From the records below, pull each line that has "right".

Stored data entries
★ ★ ★ ★
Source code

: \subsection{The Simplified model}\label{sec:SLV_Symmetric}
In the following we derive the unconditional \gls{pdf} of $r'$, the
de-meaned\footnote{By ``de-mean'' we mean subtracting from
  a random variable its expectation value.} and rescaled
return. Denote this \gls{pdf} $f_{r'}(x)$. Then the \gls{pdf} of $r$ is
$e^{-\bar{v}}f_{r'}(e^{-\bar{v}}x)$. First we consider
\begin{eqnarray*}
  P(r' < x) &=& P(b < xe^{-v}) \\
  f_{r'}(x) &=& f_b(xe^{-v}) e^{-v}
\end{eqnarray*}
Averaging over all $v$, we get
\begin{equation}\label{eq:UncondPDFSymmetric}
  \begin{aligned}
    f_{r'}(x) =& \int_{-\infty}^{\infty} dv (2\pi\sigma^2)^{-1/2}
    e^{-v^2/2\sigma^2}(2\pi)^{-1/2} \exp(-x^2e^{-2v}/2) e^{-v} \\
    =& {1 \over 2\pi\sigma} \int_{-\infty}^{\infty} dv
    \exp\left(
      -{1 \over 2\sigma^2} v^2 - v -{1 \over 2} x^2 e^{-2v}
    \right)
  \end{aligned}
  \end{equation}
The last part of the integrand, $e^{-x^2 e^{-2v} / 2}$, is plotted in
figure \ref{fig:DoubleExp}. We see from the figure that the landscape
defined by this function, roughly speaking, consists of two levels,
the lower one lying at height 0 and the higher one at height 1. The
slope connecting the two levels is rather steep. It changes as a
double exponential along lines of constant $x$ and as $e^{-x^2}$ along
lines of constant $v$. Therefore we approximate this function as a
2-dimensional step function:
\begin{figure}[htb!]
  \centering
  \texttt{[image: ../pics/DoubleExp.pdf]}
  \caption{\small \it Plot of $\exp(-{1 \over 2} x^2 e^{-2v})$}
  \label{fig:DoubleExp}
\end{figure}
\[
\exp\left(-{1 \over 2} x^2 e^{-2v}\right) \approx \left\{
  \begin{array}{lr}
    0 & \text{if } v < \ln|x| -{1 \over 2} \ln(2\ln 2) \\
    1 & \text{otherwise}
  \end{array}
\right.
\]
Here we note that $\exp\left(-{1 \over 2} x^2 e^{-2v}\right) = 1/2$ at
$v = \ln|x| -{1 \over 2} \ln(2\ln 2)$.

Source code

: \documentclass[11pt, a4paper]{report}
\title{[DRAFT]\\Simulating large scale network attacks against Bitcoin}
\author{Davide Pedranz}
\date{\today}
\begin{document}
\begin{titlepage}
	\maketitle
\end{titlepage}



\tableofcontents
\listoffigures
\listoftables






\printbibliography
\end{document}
★ ★ ★ ★
SOLUTION
    \right)
\exp\left(-{1 \over 2} x^2 e^{-2v}\right) \approx \left\{
\right.
Here we note that $\exp\left(-{1 \over 2} x^2 e^{-2v}\right) = 1/2$ at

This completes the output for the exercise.